[Instructions to follow]
Print every line of the listing below, starting with the line that holds "18: (444, 62, 0.58)" and going on through the line that holds "36: (47, 214, 0.53)", both included, and print nothing else.

[Record extracts]
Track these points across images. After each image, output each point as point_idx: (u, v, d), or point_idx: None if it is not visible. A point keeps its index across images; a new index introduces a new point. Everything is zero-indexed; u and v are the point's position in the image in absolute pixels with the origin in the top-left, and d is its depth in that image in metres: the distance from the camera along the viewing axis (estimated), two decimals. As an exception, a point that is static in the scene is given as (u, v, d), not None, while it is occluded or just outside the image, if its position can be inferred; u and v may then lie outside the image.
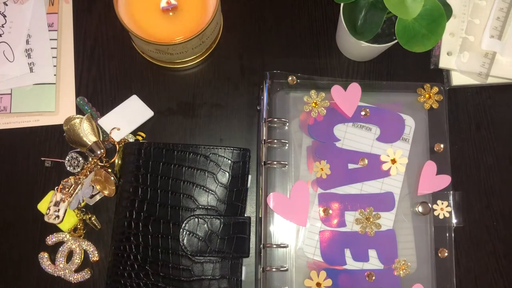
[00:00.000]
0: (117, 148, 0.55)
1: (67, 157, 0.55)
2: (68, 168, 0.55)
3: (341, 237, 0.52)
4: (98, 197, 0.55)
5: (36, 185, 0.55)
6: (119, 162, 0.54)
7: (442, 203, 0.53)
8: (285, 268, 0.51)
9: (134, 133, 0.56)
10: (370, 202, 0.53)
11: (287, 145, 0.54)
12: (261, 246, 0.51)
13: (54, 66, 0.58)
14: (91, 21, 0.60)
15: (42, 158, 0.56)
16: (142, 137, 0.56)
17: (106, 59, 0.59)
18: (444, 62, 0.58)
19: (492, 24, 0.57)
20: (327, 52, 0.59)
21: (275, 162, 0.53)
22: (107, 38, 0.59)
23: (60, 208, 0.53)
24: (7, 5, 0.58)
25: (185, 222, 0.49)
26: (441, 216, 0.53)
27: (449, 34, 0.58)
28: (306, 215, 0.52)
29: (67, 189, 0.53)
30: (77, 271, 0.53)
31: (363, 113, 0.55)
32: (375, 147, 0.54)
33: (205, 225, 0.50)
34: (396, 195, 0.54)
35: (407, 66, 0.59)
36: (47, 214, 0.53)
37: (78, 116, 0.56)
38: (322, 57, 0.59)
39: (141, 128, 0.57)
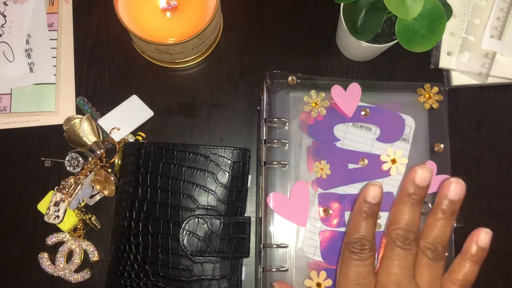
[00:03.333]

[Task solution]
18: (444, 62, 0.58)
19: (492, 24, 0.57)
20: (327, 52, 0.59)
21: (275, 162, 0.53)
22: (107, 38, 0.59)
23: (60, 208, 0.53)
24: (7, 5, 0.58)
25: (185, 222, 0.49)
26: (441, 216, 0.53)
27: (449, 34, 0.58)
28: (306, 215, 0.52)
29: (67, 189, 0.53)
30: (77, 271, 0.53)
31: (363, 113, 0.55)
32: (375, 147, 0.54)
33: (205, 225, 0.50)
34: (396, 195, 0.54)
35: (407, 66, 0.59)
36: (47, 214, 0.53)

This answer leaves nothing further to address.